DATA PROVIDED below:
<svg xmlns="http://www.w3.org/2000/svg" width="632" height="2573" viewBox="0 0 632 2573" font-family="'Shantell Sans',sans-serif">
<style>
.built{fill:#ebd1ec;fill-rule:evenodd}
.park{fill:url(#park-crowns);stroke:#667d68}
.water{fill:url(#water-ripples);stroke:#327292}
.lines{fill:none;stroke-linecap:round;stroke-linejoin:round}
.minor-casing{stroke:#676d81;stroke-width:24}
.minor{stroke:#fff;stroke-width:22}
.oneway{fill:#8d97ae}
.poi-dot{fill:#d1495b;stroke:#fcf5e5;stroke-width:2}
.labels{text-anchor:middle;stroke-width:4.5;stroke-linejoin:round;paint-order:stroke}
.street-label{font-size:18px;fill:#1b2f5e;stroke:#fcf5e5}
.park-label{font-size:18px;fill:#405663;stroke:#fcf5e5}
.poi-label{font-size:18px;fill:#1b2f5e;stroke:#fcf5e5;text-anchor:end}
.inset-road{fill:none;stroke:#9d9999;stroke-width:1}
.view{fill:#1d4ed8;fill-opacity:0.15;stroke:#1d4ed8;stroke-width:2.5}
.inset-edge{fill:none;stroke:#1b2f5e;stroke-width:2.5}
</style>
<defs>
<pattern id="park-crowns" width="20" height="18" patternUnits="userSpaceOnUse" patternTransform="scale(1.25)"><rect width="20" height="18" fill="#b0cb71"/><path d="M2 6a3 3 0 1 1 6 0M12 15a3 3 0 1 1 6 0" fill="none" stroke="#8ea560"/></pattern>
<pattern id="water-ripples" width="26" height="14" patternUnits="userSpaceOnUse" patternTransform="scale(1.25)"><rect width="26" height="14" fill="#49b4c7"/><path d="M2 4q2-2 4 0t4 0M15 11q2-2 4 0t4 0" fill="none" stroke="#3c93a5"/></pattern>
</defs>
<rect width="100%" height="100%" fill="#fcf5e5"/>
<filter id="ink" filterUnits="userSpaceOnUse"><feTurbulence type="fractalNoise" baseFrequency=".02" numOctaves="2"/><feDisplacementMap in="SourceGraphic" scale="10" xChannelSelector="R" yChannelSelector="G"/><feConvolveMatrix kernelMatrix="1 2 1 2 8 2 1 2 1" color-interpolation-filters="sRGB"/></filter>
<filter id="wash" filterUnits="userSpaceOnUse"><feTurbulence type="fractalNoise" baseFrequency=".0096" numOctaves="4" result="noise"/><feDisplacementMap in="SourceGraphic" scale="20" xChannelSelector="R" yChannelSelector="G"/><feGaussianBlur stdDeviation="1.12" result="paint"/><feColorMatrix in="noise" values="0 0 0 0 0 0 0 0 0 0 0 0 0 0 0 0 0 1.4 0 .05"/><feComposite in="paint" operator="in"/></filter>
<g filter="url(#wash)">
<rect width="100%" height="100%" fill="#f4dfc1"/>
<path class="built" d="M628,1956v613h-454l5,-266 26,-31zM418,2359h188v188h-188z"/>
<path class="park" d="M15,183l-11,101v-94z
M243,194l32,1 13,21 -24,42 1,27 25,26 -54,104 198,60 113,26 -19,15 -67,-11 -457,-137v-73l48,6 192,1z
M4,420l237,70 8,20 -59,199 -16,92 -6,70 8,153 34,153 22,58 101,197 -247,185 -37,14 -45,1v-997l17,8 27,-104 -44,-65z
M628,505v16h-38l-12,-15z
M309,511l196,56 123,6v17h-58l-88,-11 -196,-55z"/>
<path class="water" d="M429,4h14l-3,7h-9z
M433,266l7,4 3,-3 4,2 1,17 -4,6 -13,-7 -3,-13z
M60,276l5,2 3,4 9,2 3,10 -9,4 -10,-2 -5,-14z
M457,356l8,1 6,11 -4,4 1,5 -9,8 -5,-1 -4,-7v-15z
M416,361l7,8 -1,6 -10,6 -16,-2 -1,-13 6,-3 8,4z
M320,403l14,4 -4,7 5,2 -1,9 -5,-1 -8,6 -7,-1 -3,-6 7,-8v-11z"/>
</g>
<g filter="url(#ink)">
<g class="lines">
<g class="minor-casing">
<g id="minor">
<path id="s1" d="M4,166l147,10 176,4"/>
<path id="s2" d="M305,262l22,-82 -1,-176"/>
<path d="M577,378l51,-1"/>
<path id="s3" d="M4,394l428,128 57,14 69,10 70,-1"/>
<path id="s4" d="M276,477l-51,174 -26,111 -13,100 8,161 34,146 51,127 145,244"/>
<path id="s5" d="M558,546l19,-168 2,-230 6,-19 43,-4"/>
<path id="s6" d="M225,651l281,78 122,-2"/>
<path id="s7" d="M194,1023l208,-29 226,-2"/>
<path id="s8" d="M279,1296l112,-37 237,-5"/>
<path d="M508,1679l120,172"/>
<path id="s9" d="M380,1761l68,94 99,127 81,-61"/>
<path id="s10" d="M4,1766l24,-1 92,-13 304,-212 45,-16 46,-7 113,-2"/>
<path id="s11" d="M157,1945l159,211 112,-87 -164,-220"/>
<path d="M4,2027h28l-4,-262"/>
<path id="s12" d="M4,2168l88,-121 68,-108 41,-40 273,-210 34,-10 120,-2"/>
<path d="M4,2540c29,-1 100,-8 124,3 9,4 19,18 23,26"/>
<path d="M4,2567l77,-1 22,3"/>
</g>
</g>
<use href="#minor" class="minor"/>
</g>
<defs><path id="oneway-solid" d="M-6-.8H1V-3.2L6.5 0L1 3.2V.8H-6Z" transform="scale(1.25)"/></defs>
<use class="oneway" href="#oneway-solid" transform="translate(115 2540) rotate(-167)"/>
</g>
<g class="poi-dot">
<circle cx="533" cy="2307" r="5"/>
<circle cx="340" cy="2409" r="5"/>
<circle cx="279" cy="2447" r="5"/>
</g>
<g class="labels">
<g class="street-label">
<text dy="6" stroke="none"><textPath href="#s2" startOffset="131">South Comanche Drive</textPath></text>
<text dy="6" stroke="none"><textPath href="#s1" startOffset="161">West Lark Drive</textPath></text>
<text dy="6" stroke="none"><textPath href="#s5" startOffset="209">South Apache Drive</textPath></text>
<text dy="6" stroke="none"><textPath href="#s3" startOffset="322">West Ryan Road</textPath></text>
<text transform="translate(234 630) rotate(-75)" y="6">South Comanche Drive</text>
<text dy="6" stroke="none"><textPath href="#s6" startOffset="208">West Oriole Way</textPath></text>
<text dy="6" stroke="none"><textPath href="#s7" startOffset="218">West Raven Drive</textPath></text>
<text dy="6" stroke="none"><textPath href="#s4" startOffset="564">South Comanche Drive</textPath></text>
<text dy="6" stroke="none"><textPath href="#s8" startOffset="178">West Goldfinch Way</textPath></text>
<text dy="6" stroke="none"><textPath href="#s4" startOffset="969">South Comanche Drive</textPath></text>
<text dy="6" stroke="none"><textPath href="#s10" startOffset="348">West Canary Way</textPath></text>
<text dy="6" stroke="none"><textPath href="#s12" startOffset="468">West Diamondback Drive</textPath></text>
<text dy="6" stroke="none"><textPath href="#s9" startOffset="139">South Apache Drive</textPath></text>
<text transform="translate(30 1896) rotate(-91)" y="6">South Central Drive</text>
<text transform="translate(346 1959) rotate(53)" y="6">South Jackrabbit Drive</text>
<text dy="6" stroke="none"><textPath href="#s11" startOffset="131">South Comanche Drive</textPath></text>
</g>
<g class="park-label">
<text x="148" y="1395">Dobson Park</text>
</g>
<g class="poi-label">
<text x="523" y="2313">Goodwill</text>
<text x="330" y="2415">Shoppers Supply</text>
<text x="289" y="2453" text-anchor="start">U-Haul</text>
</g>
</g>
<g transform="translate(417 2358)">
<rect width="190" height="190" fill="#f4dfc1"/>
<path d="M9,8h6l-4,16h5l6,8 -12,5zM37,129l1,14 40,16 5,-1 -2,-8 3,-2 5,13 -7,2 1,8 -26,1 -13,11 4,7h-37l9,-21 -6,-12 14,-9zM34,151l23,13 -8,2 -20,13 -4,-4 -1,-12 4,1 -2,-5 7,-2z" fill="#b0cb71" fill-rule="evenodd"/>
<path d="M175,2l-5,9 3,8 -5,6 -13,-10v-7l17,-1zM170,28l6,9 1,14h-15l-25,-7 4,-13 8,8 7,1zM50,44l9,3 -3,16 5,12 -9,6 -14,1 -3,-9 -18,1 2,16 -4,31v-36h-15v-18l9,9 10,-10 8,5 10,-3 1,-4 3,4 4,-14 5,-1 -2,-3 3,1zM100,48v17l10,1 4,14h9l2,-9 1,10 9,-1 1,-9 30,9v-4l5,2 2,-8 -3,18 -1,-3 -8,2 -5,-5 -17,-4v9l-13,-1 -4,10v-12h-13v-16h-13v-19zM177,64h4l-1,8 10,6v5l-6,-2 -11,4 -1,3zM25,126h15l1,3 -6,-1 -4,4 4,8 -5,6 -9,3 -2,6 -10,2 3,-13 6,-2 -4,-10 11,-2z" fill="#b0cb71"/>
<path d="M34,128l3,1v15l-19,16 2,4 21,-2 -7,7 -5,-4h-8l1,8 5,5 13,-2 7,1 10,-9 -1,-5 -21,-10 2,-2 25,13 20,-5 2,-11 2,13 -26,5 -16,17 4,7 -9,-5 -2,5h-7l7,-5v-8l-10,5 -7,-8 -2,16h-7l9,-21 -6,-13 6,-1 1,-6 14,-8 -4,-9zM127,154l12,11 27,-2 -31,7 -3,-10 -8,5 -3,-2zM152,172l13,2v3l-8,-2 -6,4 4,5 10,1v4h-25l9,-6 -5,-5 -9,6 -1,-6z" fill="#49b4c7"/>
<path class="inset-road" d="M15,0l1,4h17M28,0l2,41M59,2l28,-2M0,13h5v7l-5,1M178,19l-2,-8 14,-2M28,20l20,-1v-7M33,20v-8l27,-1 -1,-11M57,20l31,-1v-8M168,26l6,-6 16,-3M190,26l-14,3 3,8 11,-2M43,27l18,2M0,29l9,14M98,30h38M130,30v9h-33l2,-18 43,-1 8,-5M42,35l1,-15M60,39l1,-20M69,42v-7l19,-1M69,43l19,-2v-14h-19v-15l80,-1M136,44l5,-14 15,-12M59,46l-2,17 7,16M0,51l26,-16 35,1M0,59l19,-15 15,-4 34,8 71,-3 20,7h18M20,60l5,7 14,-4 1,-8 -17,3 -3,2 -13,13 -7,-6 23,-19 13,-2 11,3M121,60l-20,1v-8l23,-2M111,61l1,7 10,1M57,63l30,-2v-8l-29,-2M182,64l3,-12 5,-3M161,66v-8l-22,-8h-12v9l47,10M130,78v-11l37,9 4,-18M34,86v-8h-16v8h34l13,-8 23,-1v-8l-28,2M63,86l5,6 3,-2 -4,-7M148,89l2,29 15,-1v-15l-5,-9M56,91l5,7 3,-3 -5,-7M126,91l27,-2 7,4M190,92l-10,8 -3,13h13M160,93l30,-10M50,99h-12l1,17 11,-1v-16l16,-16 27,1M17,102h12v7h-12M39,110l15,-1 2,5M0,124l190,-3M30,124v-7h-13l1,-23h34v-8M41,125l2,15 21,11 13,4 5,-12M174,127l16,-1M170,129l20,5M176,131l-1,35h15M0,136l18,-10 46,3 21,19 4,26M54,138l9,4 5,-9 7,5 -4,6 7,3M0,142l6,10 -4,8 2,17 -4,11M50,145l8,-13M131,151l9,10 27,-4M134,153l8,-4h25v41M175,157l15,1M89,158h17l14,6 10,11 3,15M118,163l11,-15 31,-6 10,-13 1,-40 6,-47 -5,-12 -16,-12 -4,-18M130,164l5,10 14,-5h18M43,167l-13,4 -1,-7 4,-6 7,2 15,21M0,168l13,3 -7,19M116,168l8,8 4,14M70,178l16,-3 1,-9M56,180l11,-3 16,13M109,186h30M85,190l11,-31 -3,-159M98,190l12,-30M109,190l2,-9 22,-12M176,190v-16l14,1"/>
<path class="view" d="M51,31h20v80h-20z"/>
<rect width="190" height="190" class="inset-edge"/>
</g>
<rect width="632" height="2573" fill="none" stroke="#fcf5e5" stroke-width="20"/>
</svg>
End of DATA PROVIDED.
** WHAT THE EXERCISE ASKS **
Work through the material above. Then report how many of its lines contain "labels", and only that.

** OUTPUT OF THE EXERCISE **
2